ITmedia ビジネスオンライン / 2024年9月29日 10時0分

「あなたに知られてなくて残念です」 鴻池組が都内に“自虐広告”を出したワケ

鴻池組が掲出中の広告(銀座駅にて編集部撮影)

●「おもしろ広告」大解剖

今話題を集めている"一風変わった"、面白い仕掛けのある広告を取材し、狙いやこだわり、アイデアの原点を探る。

 「残念です。」――。都内の駅構内に、思わず足を止めてしまうような広告が出現している。創業150年を超える老舗ゼネコン、鴻池組(大阪市)が仕掛けたキャンペーンだ。

 同社はこの広告を、日本橋、銀座、大手町といった東京メトロの駅構内の52カ所で掲出中。東京駅八重洲口のサイネージでも、6月中旬から隔月で掲出している。

 一般的に企業広告といえば、自社の強みをアピールするもの。それなのになぜ「残念」というネガティブな言葉を前面に出しているのだろうか。同社の広報担当者にその狙いを聞いた。

●「首都圏での知名度」が課題に

――広告のターゲット層や狙いは?

 ターゲットは広く一般の方です。広告の狙いについては、鴻池組の知名度・認知度の低さに対する課題意識が背景にあります。特に首都圏、中でも東京における認知度の低さには、危機感を抱いています。

――掲出場所に東京メトロ主要駅、および東京駅を選んだ理由を教えてください。

 鴻池組は1915年(大正4年)、東京で拠点を開設して以来、2025年で110周年を迎えます。関東大震災におけるさまざまな復興工事をはじめ、首都圏で暮らしている方ならおそらくご存じの工事も多数手掛けてきました。それにもかかわらず、「知られていなくて残念だ」と感じる場面が少なくありません。
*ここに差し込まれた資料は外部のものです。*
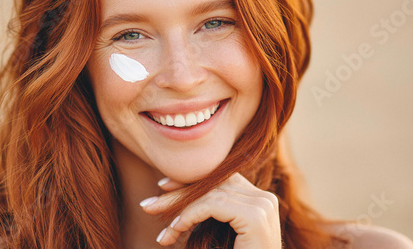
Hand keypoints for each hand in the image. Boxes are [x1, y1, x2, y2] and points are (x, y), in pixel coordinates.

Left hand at [139, 172, 281, 247]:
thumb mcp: (217, 233)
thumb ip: (205, 210)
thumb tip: (167, 186)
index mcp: (258, 199)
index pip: (219, 178)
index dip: (190, 180)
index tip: (162, 187)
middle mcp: (264, 198)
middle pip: (213, 183)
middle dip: (178, 193)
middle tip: (148, 205)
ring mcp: (263, 206)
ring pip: (210, 194)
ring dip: (178, 211)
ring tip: (162, 234)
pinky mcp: (255, 217)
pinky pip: (212, 205)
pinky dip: (189, 216)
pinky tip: (175, 229)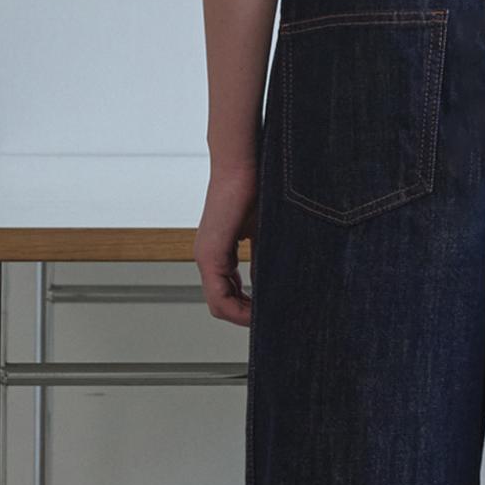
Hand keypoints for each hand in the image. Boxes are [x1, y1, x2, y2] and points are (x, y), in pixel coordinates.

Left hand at [197, 155, 258, 325]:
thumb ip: (265, 259)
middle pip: (223, 305)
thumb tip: (278, 286)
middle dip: (248, 317)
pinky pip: (219, 296)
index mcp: (220, 253)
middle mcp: (208, 258)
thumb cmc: (256, 188)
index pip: (229, 295)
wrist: (244, 163)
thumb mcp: (264, 233)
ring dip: (244, 314)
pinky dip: (238, 308)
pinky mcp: (210, 253)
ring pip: (220, 304)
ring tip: (268, 317)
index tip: (271, 314)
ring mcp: (206, 257)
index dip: (249, 311)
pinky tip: (258, 309)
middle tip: (273, 322)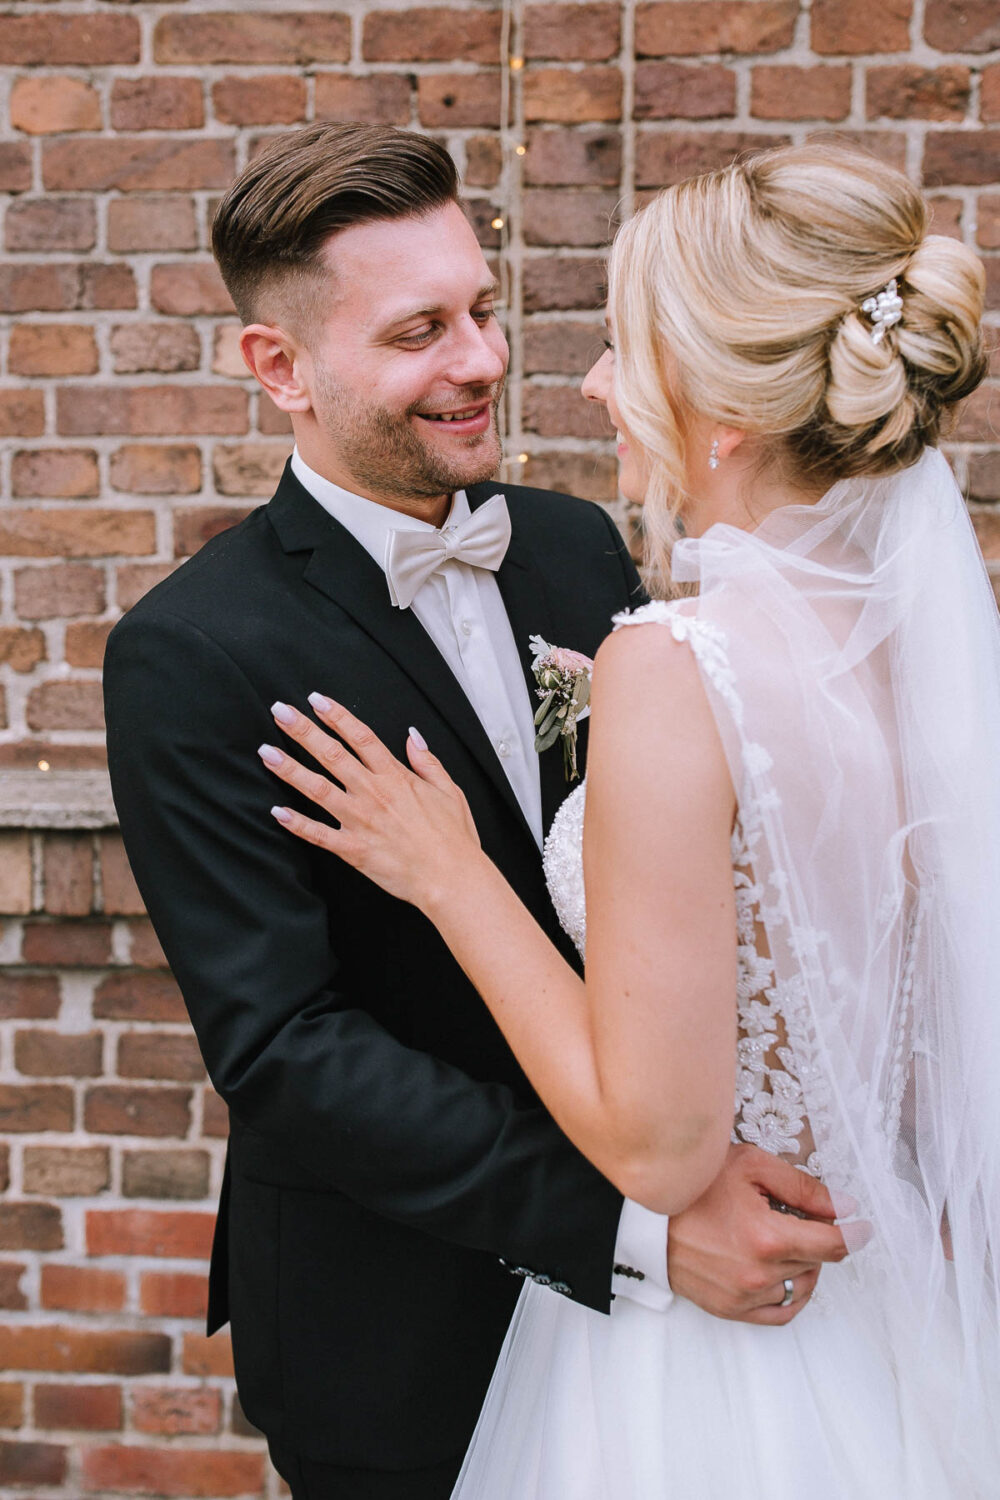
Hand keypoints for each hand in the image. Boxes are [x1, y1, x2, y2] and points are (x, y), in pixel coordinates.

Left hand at [259, 695, 479, 908]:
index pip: (361, 737)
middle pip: (332, 754)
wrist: (453, 878)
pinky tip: (277, 812)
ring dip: (290, 769)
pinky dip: (297, 824)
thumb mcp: (450, 791)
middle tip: (280, 711)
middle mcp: (374, 793)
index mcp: (396, 777)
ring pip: (318, 789)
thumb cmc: (454, 838)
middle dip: (303, 731)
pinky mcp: (354, 849)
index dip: (337, 716)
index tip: (316, 700)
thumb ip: (428, 762)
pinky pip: (319, 835)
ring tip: (266, 752)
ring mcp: (361, 821)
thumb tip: (413, 736)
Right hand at [666, 1144, 866, 1325]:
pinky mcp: (730, 1309)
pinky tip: (785, 1272)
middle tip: (801, 1215)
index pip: (833, 1244)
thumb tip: (844, 1206)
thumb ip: (803, 1187)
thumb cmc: (693, 1185)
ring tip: (786, 1239)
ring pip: (802, 1287)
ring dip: (806, 1265)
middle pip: (818, 1262)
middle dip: (820, 1238)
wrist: (644, 1217)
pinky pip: (781, 1313)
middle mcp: (759, 1273)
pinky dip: (792, 1294)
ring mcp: (744, 1296)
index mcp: (767, 1236)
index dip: (855, 1233)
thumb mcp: (750, 1166)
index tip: (863, 1225)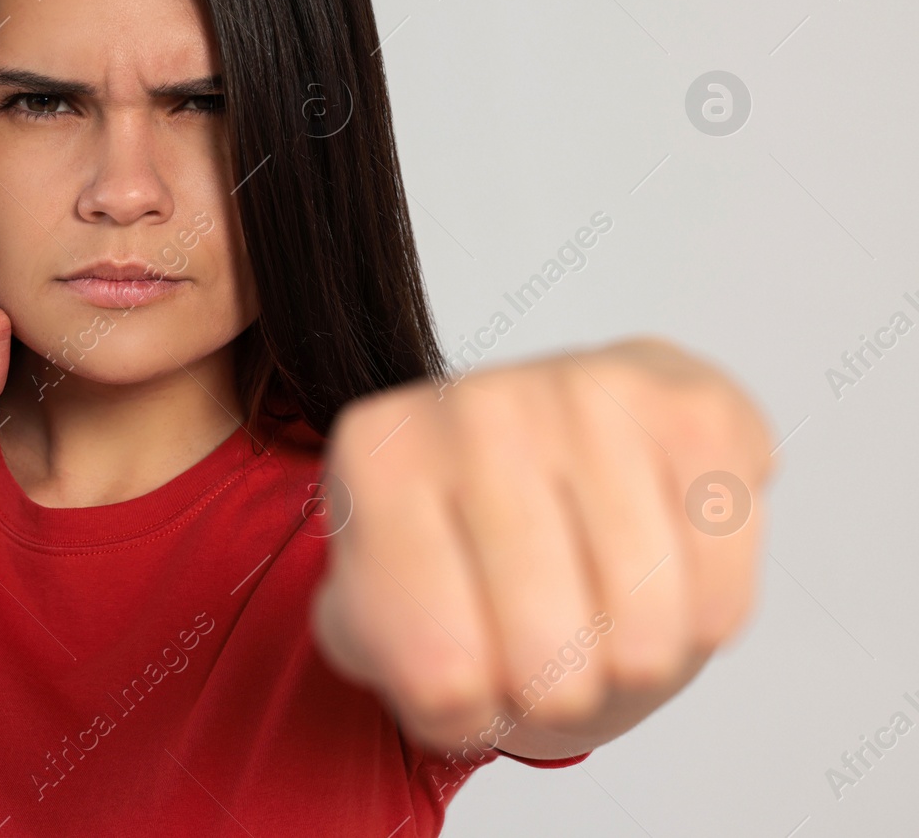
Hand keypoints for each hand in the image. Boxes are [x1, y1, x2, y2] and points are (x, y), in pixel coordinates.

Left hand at [310, 336, 774, 757]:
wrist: (555, 449)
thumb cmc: (464, 544)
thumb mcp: (384, 613)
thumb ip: (396, 662)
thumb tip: (454, 689)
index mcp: (380, 455)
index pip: (434, 671)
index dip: (462, 704)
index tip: (457, 659)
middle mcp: (475, 406)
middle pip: (544, 660)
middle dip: (554, 691)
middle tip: (541, 643)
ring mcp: (590, 394)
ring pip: (642, 638)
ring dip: (631, 663)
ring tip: (599, 606)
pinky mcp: (698, 414)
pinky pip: (719, 595)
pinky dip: (699, 618)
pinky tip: (664, 566)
 その残念な現実を受けとめた上で、鴻池組についてより広く深く伝えていくにはどうすればいいのか。社内で検討を重ね、東京で多くの一般の方の目に触れる媒体として、東京メトロや東京駅に出稿することにしました。

●社員も「よくぞ踏み込んだ」

――なぜ「残念です」というコピーを採用したのでしょうか?

 鴻池組は1871年(明治4年)に創業し、150年以上にわたって建設・土木業を営んできた総合建設業、いわゆるゼネコンです。社名をご存じの方は一定数おられると思います。しかし、鴻池組の強み、技術や成果などを、広く社会のみなさまへ伝えることができているのか。

 その問いから出発して社内で議論を重ね、課題意識を共有した上で、「知られてなくて残念です。」というメインコピーへたどりつきました。

――広告を見た人からは、どのような反響がありましたか。

 従業員からは、「よくぞ踏み込んだ」「東京で働いている同級生たちから『広告見た』と続々連絡がきた」など、さまざまなコメントをもらっています。

 広告内の二次元コードやNFC(近距離無線通信)機能を通して遷移できる特設サイト、弊社のコーポレートサイトでも、アクセス数の増加傾向が見られました。

 また、鴻池組が施工する工事現場の仮囲いでも、「メインビジュアルを掲示したい」「映像サイネージで放映したい」といった相談が来ていますので、今後は工事現場でご覧いただく機会があるかもしれません。

 一般の方は、「鴻池組、知っているよ」「残念ですって、どこの広告なんだ?」など、インターネットでさまざまなご感想を投稿してくださっています。お忙しい移動中に、駅のどこかで目にとめ、「残念です。」を撮影するためにわざわざ立ち止まってくださったのでしょう。その光景を想像すると感激もひとしおです。

 本広告を目にした方が、鴻池組について話題にしたり検索したりしていただければ大変うれしく思っています。